Problem requirements → Which lines in the data below contain the word "file"? Copy out every such line and leave out the rest.

Entries shown →
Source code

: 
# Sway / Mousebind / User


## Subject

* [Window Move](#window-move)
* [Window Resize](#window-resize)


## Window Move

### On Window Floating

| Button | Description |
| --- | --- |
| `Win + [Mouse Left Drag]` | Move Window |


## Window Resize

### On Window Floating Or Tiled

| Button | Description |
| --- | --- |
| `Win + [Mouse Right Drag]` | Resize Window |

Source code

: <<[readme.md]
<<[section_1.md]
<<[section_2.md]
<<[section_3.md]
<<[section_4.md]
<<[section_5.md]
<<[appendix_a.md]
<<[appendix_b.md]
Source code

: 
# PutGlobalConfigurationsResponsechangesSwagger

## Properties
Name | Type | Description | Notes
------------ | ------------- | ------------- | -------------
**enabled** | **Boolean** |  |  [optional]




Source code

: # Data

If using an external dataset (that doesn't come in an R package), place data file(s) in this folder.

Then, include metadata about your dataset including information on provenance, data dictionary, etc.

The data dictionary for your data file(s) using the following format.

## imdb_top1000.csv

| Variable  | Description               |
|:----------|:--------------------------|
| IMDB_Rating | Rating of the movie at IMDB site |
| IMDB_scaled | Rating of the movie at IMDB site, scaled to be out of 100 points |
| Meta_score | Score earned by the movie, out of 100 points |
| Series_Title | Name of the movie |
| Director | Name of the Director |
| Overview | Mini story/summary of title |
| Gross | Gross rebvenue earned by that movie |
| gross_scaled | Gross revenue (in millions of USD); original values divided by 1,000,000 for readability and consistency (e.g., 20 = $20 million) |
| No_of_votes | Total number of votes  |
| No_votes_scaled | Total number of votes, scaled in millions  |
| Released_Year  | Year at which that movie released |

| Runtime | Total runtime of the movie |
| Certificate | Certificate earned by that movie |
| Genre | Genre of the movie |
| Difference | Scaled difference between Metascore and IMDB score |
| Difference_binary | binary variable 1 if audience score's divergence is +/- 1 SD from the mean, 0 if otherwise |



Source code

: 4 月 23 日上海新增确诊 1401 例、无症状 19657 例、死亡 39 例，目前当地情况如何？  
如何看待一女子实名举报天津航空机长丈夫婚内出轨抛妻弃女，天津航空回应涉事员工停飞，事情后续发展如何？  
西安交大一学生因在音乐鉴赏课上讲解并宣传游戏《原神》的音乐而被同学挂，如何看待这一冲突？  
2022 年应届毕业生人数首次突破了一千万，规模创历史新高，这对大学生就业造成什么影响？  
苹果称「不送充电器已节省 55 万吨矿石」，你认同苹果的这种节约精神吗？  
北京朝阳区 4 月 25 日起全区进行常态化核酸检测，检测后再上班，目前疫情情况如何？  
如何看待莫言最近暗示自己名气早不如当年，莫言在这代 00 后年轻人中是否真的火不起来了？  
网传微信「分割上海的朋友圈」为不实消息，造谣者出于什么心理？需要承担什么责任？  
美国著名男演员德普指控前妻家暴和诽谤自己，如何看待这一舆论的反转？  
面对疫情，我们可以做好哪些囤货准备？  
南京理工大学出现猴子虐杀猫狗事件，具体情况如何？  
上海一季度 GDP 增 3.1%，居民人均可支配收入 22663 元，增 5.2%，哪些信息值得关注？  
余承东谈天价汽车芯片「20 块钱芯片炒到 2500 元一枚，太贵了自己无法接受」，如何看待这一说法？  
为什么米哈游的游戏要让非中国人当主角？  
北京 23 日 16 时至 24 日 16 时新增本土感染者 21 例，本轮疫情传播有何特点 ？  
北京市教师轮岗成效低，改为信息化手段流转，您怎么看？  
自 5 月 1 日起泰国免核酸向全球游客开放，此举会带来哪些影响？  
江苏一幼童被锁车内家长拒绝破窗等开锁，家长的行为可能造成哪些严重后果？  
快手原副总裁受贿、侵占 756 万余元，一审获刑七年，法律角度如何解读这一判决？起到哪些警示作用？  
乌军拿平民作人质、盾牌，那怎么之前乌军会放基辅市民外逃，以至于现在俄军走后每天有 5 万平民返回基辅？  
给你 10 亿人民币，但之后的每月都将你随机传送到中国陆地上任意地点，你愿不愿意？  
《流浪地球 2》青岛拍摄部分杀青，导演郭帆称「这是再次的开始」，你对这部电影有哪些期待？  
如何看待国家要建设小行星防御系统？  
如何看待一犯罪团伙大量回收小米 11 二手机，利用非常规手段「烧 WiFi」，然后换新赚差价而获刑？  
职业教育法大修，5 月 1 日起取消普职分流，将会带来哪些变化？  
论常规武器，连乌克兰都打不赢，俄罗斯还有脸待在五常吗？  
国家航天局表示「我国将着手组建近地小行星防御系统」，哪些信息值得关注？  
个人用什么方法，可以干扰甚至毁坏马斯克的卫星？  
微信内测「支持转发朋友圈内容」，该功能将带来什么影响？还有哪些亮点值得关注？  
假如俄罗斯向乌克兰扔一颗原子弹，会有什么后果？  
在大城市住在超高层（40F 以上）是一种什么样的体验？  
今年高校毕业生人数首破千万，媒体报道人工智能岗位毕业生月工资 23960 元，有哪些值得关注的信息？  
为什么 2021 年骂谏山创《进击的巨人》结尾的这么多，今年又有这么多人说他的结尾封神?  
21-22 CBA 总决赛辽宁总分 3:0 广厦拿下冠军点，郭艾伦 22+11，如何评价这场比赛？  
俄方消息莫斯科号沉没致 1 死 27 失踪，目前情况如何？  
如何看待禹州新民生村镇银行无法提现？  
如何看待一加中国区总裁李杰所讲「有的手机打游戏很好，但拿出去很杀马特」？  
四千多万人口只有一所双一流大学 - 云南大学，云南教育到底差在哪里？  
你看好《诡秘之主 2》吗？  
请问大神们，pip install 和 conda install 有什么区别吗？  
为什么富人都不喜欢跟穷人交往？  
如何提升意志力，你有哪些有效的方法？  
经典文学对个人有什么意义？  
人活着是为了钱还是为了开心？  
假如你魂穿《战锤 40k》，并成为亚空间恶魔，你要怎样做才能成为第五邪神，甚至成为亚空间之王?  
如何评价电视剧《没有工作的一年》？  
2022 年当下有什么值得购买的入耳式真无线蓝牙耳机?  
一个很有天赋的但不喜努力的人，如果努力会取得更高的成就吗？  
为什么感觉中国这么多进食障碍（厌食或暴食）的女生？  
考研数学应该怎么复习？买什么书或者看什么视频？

Output below →
If using an external dataset (that doesn't come in an R package), place data file(s) in this folder.
The data dictionary for your data file(s) using the following format.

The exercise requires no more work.